6. Proceeding without achieving previous deliverables (dependencies) is problematic for obvious reasons. Deliverables that have dependencies are identified and sequenced for specific and needed reasons, making it disastrous to by-pass without factoring in the impact and including in the change control process. Proceeding without this would be similar to being a newbie to project management and attending an Advanced Project Management boot-camp prior to taking at least one basic foundational PM course or at least having a good grasp of PM. In practice, it's much worse considering companies invest staggering amounts of money and resources only to suffer significant consequences when project deliverables go unrealized. Recognize there are dependencies when it comes to deliverables, as well as an enormous impact if these are not met prior to advancing to the next.
7. Personal bias should not factor in, but there are times when it is bound to unfortunately occur. Regardless of your experience and personal beliefs as a PM ultimately the goal is to meet the client's expectations and deliverables. This should not be confused with leveraging your project management expertise and training to execute on meeting with those deliverables.
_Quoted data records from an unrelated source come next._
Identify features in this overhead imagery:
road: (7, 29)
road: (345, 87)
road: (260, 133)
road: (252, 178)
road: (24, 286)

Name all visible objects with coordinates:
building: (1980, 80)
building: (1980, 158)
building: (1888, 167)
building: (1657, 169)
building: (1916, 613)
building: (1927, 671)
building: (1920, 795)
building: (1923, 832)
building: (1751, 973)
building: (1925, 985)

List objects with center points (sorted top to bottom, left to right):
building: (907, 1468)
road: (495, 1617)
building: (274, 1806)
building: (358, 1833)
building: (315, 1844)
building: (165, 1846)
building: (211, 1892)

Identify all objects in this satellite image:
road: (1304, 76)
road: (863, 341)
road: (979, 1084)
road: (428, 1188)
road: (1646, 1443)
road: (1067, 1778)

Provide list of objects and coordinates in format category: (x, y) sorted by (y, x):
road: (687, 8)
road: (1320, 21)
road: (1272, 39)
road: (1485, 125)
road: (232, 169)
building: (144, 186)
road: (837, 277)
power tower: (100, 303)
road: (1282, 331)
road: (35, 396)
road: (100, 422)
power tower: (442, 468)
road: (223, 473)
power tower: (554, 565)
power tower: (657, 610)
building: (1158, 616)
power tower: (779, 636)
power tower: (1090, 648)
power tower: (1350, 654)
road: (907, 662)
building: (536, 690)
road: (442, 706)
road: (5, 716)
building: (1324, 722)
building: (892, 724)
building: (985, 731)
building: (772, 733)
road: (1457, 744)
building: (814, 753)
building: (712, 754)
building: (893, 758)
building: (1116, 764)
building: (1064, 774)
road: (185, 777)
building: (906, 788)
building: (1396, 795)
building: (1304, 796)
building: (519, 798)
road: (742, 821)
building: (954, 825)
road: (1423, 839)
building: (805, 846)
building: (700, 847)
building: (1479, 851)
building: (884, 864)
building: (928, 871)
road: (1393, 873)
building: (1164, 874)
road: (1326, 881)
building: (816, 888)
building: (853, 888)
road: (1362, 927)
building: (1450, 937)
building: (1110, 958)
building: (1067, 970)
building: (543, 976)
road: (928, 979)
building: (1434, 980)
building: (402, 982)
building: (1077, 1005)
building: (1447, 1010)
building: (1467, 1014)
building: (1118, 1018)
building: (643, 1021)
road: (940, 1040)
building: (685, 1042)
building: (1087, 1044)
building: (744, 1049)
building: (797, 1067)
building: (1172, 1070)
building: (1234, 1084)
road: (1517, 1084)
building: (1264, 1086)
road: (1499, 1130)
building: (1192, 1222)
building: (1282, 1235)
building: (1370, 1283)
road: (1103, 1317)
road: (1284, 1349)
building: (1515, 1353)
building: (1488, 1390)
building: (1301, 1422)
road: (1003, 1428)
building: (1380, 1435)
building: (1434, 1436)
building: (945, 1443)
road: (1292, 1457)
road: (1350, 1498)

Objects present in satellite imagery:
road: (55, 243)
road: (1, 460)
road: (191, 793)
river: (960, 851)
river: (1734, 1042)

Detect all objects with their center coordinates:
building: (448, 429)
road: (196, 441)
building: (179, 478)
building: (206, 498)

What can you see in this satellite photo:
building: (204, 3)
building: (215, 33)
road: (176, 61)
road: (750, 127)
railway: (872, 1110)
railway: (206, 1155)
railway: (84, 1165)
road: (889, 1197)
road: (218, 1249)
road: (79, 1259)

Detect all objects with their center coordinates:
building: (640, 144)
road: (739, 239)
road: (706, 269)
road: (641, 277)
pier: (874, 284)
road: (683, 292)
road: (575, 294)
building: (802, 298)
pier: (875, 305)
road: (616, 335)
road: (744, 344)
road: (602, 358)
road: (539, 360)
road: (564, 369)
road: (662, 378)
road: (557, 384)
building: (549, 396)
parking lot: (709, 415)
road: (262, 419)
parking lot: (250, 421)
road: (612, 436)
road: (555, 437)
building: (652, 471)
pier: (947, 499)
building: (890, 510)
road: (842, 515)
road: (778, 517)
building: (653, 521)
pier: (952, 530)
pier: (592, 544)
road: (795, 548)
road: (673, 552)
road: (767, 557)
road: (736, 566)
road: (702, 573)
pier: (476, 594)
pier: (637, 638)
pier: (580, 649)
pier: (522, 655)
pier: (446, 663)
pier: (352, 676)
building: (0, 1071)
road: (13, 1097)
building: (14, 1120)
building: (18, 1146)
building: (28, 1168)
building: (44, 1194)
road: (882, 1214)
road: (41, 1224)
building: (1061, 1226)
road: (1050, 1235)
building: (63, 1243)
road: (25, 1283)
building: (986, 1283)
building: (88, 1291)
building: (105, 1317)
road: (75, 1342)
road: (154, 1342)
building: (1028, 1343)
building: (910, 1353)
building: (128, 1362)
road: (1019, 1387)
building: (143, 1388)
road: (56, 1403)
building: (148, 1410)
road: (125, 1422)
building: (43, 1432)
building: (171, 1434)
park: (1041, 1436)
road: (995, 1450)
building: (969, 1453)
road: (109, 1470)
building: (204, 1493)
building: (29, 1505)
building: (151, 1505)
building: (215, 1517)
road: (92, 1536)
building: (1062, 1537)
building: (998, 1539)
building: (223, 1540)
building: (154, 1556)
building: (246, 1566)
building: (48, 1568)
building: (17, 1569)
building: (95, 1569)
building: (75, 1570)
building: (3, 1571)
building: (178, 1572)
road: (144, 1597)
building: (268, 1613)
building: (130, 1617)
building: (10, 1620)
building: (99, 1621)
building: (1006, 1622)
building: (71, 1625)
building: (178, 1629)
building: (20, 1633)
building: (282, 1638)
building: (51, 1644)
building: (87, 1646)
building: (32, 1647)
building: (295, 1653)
Project management experience or knowledge should be used solely as a means to successfully execute projects for the purpose of meeting deliverables and achieving client satisfaction, not to impose personal biases to influence client goals.
Other factors to consider may also include vendor relationship management whereby limiting agreement terms and arrangements may translate into procurement issues. Additionally, contractor relationship considerations may be another factor as much needed outsourced staff might critically hinder deliverable success if staffing it exceed available resources.